Aims To assess the trends in the number, mortality and the nature of forensic cases involving toxicological detection of buprenorphine or methadone among toxicological investigations performed in Paris from June 1997 to June 2002.
Design Retrospective, 5 year study with review of premortem data, autopsy, police reports, hospital data, and post-mortem toxicological analyses.
Setting and participants 34 forensic cases of buprenorphine and 35 forensic cases of methadone detection among 1600 toxicological investigations performed at the Laboratory of Toxicology in the Medical Examiner's Office in Paris.

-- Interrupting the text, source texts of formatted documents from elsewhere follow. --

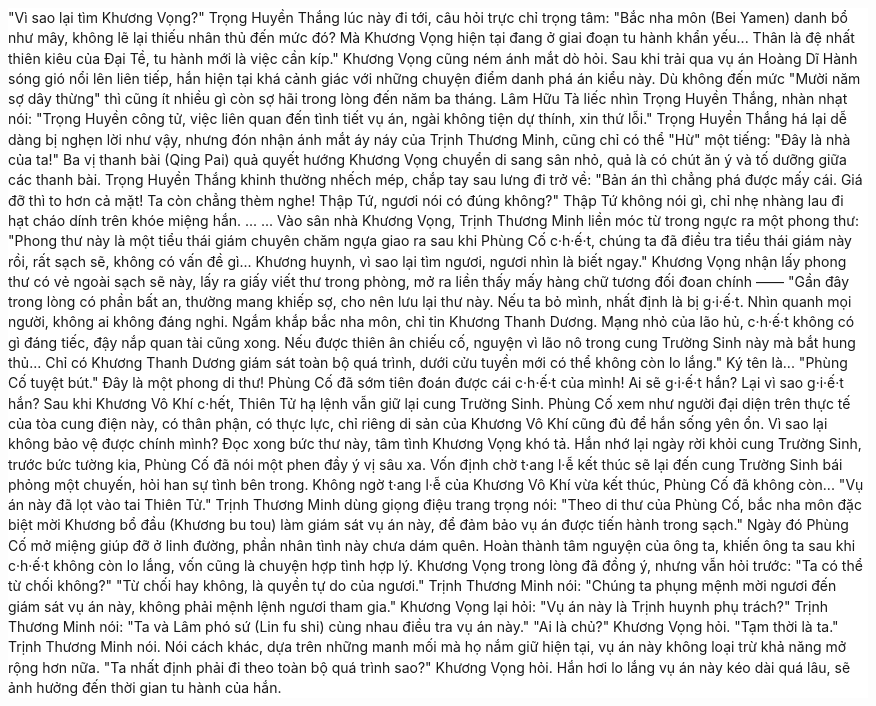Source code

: "Vì sao lại tìm Khương Vọng?" Trọng Huyền Thắng lúc này đi tới, câu hỏi trực chỉ trọng tâm: "Bắc nha môn (Bei Yamen) danh bổ như mây, không lẽ lại thiếu nhân thủ đến mức đó? Mà Khương Vọng hiện tại đang ở giai đoạn tu hành khẩn yếu... Thân là đệ nhất thiên kiêu của Đại Tề, tu hành mới là việc cần kíp."
Khương Vọng cũng ném ánh mắt dò hỏi.
Sau khi trải qua vụ án Hoàng Dĩ Hành sóng gió nổi lên liên tiếp, hắn hiện tại khá cảnh giác với những chuyện điểm danh phá án kiểu này.
Dù không đến mức "Mười năm sợ dây thừng" thì cũng ít nhiều gì còn sợ hãi trong lòng đến năm ba tháng.
Lâm Hữu Tà liếc nhìn Trọng Huyền Thắng, nhàn nhạt nói: "Trọng Huyền công tử, việc liên quan đến tình tiết vụ án, ngài không tiện dự thính, xin thứ lỗi."
Trọng Huyền Thắng há lại dễ dàng bị nghẹn lời như vậy, nhưng đón nhận ánh mắt áy náy của Trịnh Thương Minh, cũng chỉ có thể "Hừ" một tiếng: "Đây là nhà của ta!"
Ba vị thanh bài (Qing Pai) quả quyết hướng Khương Vọng chuyển di sang sân nhỏ, quả là có chút ăn ý và tố dưỡng giữa các thanh bài.
Trọng Huyền Thắng khinh thường nhếch mép, chắp tay sau lưng đi trở về: "Bản án thì chẳng phá được mấy cái. Giá đỡ thì to hơn cả mặt! Ta còn chẳng thèm nghe! Thập Tứ, ngươi nói có đúng không?"
Thập Tứ không nói gì, chỉ nhẹ nhàng lau đi hạt cháo dính trên khóe miệng hắn.
...
...
Vào sân nhà Khương Vọng, Trịnh Thương Minh liền móc từ trong ngực ra một phong thư: "Phong thư này là một tiểu thái giám chuyên chăm ngựa giao ra sau khi Phùng Cố c·h·ế·t, chúng ta đã điều tra tiểu thái giám này rồi, rất sạch sẽ, không có vấn đề gì... Khương huynh, vì sao lại tìm ngươi, ngươi nhìn là biết ngay."
Khương Vọng nhận lấy phong thư có vẻ ngoài sạch sẽ này, lấy ra giấy viết thư trong phòng, mở ra liền thấy mấy hàng chữ tương đối đoan chính ——
"Gần đây trong lòng có phần bất an, thường mang khiếp sợ, cho nên lưu lại thư này.
Nếu ta bỏ mình, nhất định là bị g·i·ế·t.
Nhìn quanh mọi người, không ai không đáng nghi. Ngắm khắp bắc nha môn, chỉ tin Khương Thanh Dương.
Mạng nhỏ của lão hủ, c·h·ế·t không có gì đáng tiếc, đậy nắp quan tài cũng xong. Nếu được thiên ân chiếu cố, nguyện vì lão nô trong cung Trường Sinh này mà bắt hung thủ... Chỉ có Khương Thanh Dương giám sát toàn bộ quá trình, dưới cửu tuyền mới có thể không còn lo lắng."
Ký tên là... "Phùng Cố tuyệt bút."
Đây là một phong di thư!
Phùng Cố đã sớm tiên đoán được cái c·h·ế·t của mình!
Ai sẽ g·i·ế·t hắn?
Lại vì sao g·i·ế·t hắn?
Sau khi Khương Vô Khí c·hết, Thiên Tử hạ lệnh vẫn giữ lại cung Trường Sinh. Phùng Cố xem như người đại diện trên thực tế của tòa cung điện này, có thân phận, có thực lực, chỉ riêng di sản của Khương Vô Khí cũng đủ để hắn sống yên ổn. Vì sao lại không bảo vệ được chính mình?
Đọc xong bức thư này, tâm tình Khương Vọng khó tả.
Hắn nhớ lại ngày rời khỏi cung Trường Sinh, trước bức tường kia, Phùng Cố đã nói một phen đầy ý vị sâu xa. Vốn định chờ t·ang l·ễ kết thúc sẽ lại đến cung Trường Sinh bái phỏng một chuyến, hỏi han sự tình bên trong.
Không ngờ t·ang l·ễ của Khương Vô Khí vừa kết thúc, Phùng Cố đã không còn...
"Vụ án này đã lọt vào tai Thiên Tử." Trịnh Thương Minh dùng giọng điệu trang trọng nói: "Theo di thư của Phùng Cố, bắc nha môn đặc biệt mời Khương bổ đầu (Khương bu tou) làm giám sát vụ án này, để đảm bảo vụ án được tiến hành trong sạch."
Ngày đó Phùng Cố mở miệng giúp đỡ ở linh đường, phần nhân tình này chưa dám quên.
Hoàn thành tâm nguyện của ông ta, khiến ông ta sau khi c·h·ế·t không còn lo lắng, vốn cũng là chuyện hợp tình hợp lý.
Khương Vọng trong lòng đã đồng ý, nhưng vẫn hỏi trước: "Ta có thể từ chối không?"
"Từ chối hay không, là quyền tự do của ngươi." Trịnh Thương Minh nói: "Chúng ta phụng mệnh mời ngươi đến giám sát vụ án này, không phải mệnh lệnh ngươi tham gia."
Khương Vọng lại hỏi: "Vụ án này là Trịnh huynh phụ trách?"
Trịnh Thương Minh nói: "Ta và Lâm phó sứ (Lin fu shi) cùng nhau điều tra vụ án này."
"Ai là chủ?" Khương Vọng hỏi.
"Tạm thời là ta." Trịnh Thương Minh nói.
Nói cách khác, dựa trên những manh mối mà họ nắm giữ hiện tại, vụ án này không loại trừ khả năng mở rộng hơn nữa.
"Ta nhất định phải đi theo toàn bộ quá trình sao?" Khương Vọng hỏi.
Hắn hơi lo lắng vụ án này kéo dài quá lâu, sẽ ảnh hưởng đến thời gian tu hành của hắn.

Measurements and results Therapeutic, toxic or lethal drug concentrations were defined based upon the results of blood analyses and the published literature. Drug concentrations were cross-referenced with other available ante- and post-mortem data. Subsequently, we classified a ‘clear responsibility’, ‘possible responsibility’ or ‘not causative’ role for buprenorphine or methadone in the death process, or ‘no explanation of death’. Buprenorphine and methadone can be regarded as being directly implicated in, respectively, four of 34 death cases (12%) and three of 35 death cases (9%), and their participation in the lethal process is strongly plausible in eight (buprenorphine) and 11 (methadone) additional deaths.

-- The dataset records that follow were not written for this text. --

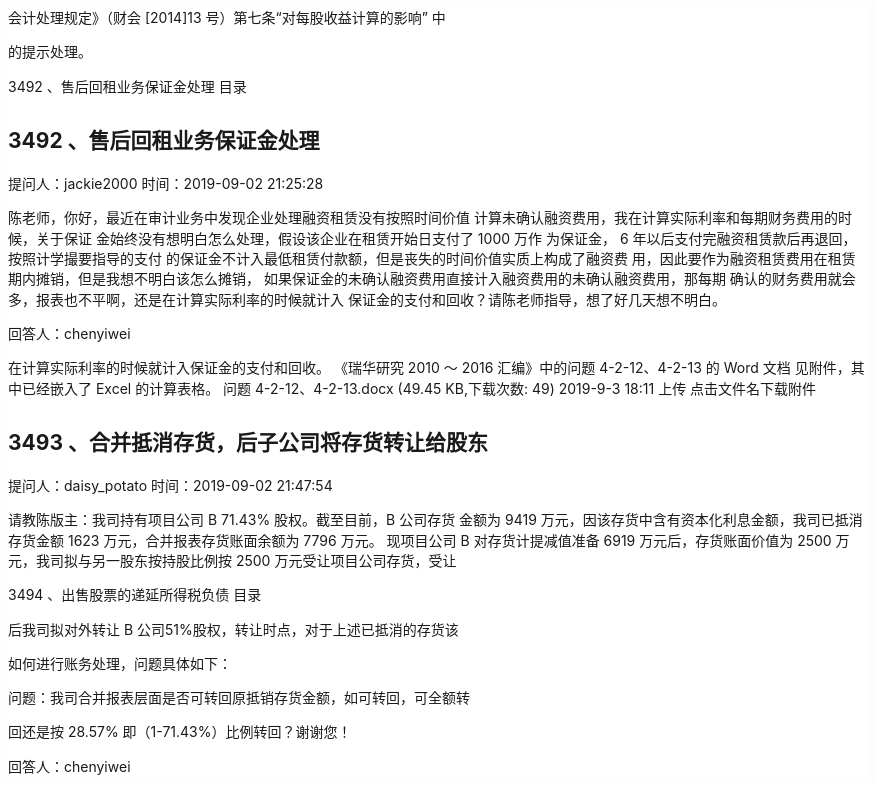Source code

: 会计处理规定》（财会 [2014]13 号）第七条“对每股收益计算的影响” 中

的提示处理。


3492 、售后回租业务保证金处理 目录

## 3492 、售后回租业务保证金处理


提问人：jackie2000 时间：2019-09-02 21:25:28


陈老师，你好，最近在审计业务中发现企业处理融资租赁没有按照时间价值
计算未确认融资费用，我在计算实际利率和每期财务费用的时候，关于保证
金始终没有想明白怎么处理，假设该企业在租赁开始日支付了 1000 万作
为保证金， 6 年以后支付完融资租赁款后再退回，按照计学撮要指导的支付
的保证金不计入最低租赁付款额，但是丧失的时间价值实质上构成了融资费
用，因此要作为融资租赁费用在租赁期内摊销，但是我想不明白该怎么摊销，
如果保证金的未确认融资费用直接计入融资费用的未确认融资费用，那每期
确认的财务费用就会多，报表也不平啊，还是在计算实际利率的时候就计入
保证金的支付和回收？请陈老师指导，想了好几天想不明白。


回答人：chenyiwei


在计算实际利率的时候就计入保证金的支付和回收。
《瑞华研究 2010 ～ 2016 汇编》中的问题 4-2-12、4-2-13 的 Word 文档
见附件，其中已经嵌入了 Excel 的计算表格。
问题 4-2-12、4-2-13.docx
(49.45 KB,下载次数: 49)
2019-9-3 18:11 上传
点击文件名下载附件

## 3493 、合并抵消存货，后子公司将存货转让给股东


提问人：daisy_potato 时间：2019-09-02 21:47:54


请教陈版主：我司持有项目公司 B 71.43% 股权。截至目前，B 公司存货
金额为 9419 万元，因该存货中含有资本化利息金额，我司已抵消存货金额
1623 万元，合并报表存货账面余额为 7796 万元。
现项目公司 B 对存货计提减值准备 6919 万元后，存货账面价值为 2500
万元，我司拟与另一股东按持股比例按 2500 万元受让项目公司存货，受让


3494 、出售股票的递延所得税负债 目录

后我司拟对外转让 B 公司51%股权，转让时点，对于上述已抵消的存货该

如何进行账务处理，问题具体如下：

问题：我司合并报表层面是否可转回原抵销存货金额，如可转回，可全额转

回还是按 28.57% 即（1-71.43%）比例转回？谢谢您！


回答人：chenyiwei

Conclusions Analysis of causes of death reveals the difficulties in determining the role of substitution drugs in the death process, as many other factors may be involved, including circumstances surrounding death, past history, differential selection of subjects
into either substitution modality and concomitant intake of other drugs (especially benzodiazepines and neuroleptics). The potential for synergistic or additive actions by other isolated molecules—particularly opioids, benzodiazepines, other psychotropes and alcohol—must be also considered.